Corey’s skateboard was his substitute vessel. He found The Norfolk Bible of Seafaring at the local library. In the summer, he rode his skateboard in traffic down the Adams Shore, his hands black from climbing trees, stopping at garages, looking for a job pumping gas, dreaming of a Mountain Dew.
In the fall, he turned into a sophomore. Someone gave him OxyContin and he took it.
* * *
—
It was possible that Gloria owed their move to Quincy to a friend. Over a decade ago, before the turn of the millennium, she had been living in an apartment in Cleveland Circle—an apartment of many rooms, stone-hard plaster walls, cracked paint on the radiators, few windows,
an old cooking smell in the stairwell with its mosaic pattern of tiny marble tiles—and a racing bike in the hall that belonged to her new roommate, Joan, a short strong woman with broad shoulders and trim waist, who was an as-yet-unknown quantity. A pleasant but tactfully distant accord obtained between her and Joan—until one night when Leonard came over to speak to Gloria in his characteristic way about science. He sat on their velvet couch and began discoursing on Feynman diagrams. Gloria was kneeling at his feet, playing with little Corey.

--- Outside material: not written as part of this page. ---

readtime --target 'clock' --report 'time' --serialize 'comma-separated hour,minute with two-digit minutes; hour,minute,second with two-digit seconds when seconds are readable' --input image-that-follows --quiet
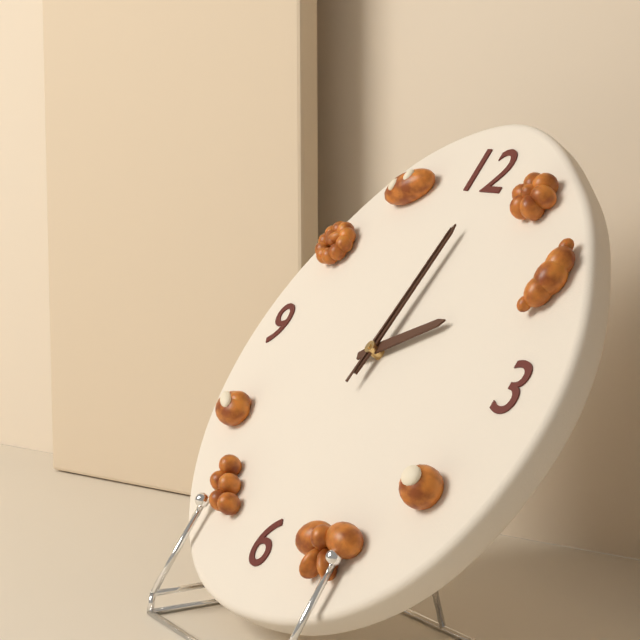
2,01,01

Joan came out of the shower and strode into the living room, wearing a short black kimono, her wet hair smelling like strawberry shampoo, and interrupted.
“Feynman—what’s that mean? Is that like, ‘Yo, she’s fine, man’?”
“Not exactly. It’s named after Richard Feynman, who was a genius. Probably one of the greatest geniuses who ever lived. And the Feynman diagrams have to do with quantum mechanics.”
“So it’s not like the finest silks, man? The finest silks a lady can wear?”